--- Begin Page excerpt ---

# Garden in Bloom



## Tabatha (Dec 29, 2007)

Let's see everyone's garden pics!


----------



## Ciddian (Mar 15, 2006)

Ooooo... Wonderful photos Tabatha!


----------



## planter (Jun 9, 2008)

That's the only drawback to living in a loft. No gardens and no ponds  

great pics


----------



## Ciddian (Mar 15, 2006)

I dont own a garden... I hope these are okay. Just some flowers while we went camping


----------



## Tabatha (Dec 29, 2007)

Great photos Cid! I love wildflowers.


----------



## gunnerx (Mar 20, 2008)

No garden here either. However, I do have several orchids and other plants in the living room where the tanks are. My wife initially bought them but when she got pregnant I ended up taking care of them and that was 3 years ago! So now I call them mine. 





I totally forgot this calla was on the window sill behind the curtains and it died. 


However, I really love walking around downtown in the summer. There's so many gardens full of flowers and I enjoy taking pictures of them. One of my favourite places is St. James Cathedral which redid their gardens last year and it's quite stunning now.

--- End Page excerpt ---

• **Problems and tasks**:
[a] In the records below, quote the lines from the one containing "Page size: 1500x1125." up to and including the one containing "text_box # Optional".
[b] Continue the forum thread about gardens in bloom from the point where it stops.

--- Begin Data for the task ---

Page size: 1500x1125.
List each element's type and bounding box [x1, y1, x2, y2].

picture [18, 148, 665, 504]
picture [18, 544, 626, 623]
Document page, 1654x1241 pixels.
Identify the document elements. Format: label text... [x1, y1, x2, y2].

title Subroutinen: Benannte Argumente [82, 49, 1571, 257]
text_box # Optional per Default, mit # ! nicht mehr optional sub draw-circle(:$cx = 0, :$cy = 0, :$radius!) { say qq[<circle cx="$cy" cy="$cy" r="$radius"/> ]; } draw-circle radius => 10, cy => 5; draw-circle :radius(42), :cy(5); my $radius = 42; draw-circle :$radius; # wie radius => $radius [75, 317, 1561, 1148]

--- End Data for the task ---
--- Begin Data for the task ---

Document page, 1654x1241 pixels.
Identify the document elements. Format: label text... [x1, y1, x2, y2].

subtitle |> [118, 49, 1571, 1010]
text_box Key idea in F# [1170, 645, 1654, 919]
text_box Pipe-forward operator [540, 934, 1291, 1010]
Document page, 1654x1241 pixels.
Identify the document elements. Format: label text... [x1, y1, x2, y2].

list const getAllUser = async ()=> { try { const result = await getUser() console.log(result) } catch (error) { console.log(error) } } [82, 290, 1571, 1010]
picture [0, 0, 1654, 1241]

--- End Data for the task ---

• **Answers by task**:
[a]
Page size: 1500x1125.
List each element's type and bounding box [x1, y1, x2, y2].

picture [18, 148, 665, 504]
picture [18, 544, 626, 623]
Document page, 1654x1241 pixels.
Identify the document elements. Format: label text... [x1, y1, x2, y2].

title Subroutinen: Benannte Argumente [82, 49, 1571, 257]
text_box # Optional per Default, mit # ! nicht mehr optional sub draw-circle(:$cx = 0, :$cy = 0, :$radius!) { say qq[<circle cx="$cy" cy="$cy" r="$radius"/> ]; } draw-circle radius => 10, cy => 5; draw-circle :radius(42), :cy(5); my $radius = 42; draw-circle :$radius; # wie radius => $radius [75, 317, 1561, 1148]

[b]
My full set of pictures from St. James: http://www.flickr.com/photos/gunnerx/sets/72157594250373298/
My full set of flower pictures: http://www.flickr.com/photos/gunnerx/sets/72157594258032402/


----------



## Sameer (Sep 30, 2007)

Those are some really really nice pics.


----------



## Tabatha (Dec 29, 2007)

Gorgeous pics, the bumblebee is my favorite. Shame about the calla lily, love the soft focus.


----------



## Ciddian (Mar 15, 2006)

Wonderful photos


----------



## Calmer (Mar 9, 2008)

Names of the above flowers from top to bottom.

1)Clematis - not sure of the variety
2) not sure -guessing on Globe Flower.
3)Vipers Bugloss - One of my fav wild plants.
4)Sempervivum sp. - Hens and Chickens
5)Sempervivum sp. - Hens and Chickens'
6)Echinacea - Purple Coneflower
7)I wish I new - Does anyone know?
8)Phalaenopsis sp.
9)Phalaenopsis sp.
10)Calla Lily
11) guessing at BeeBalm?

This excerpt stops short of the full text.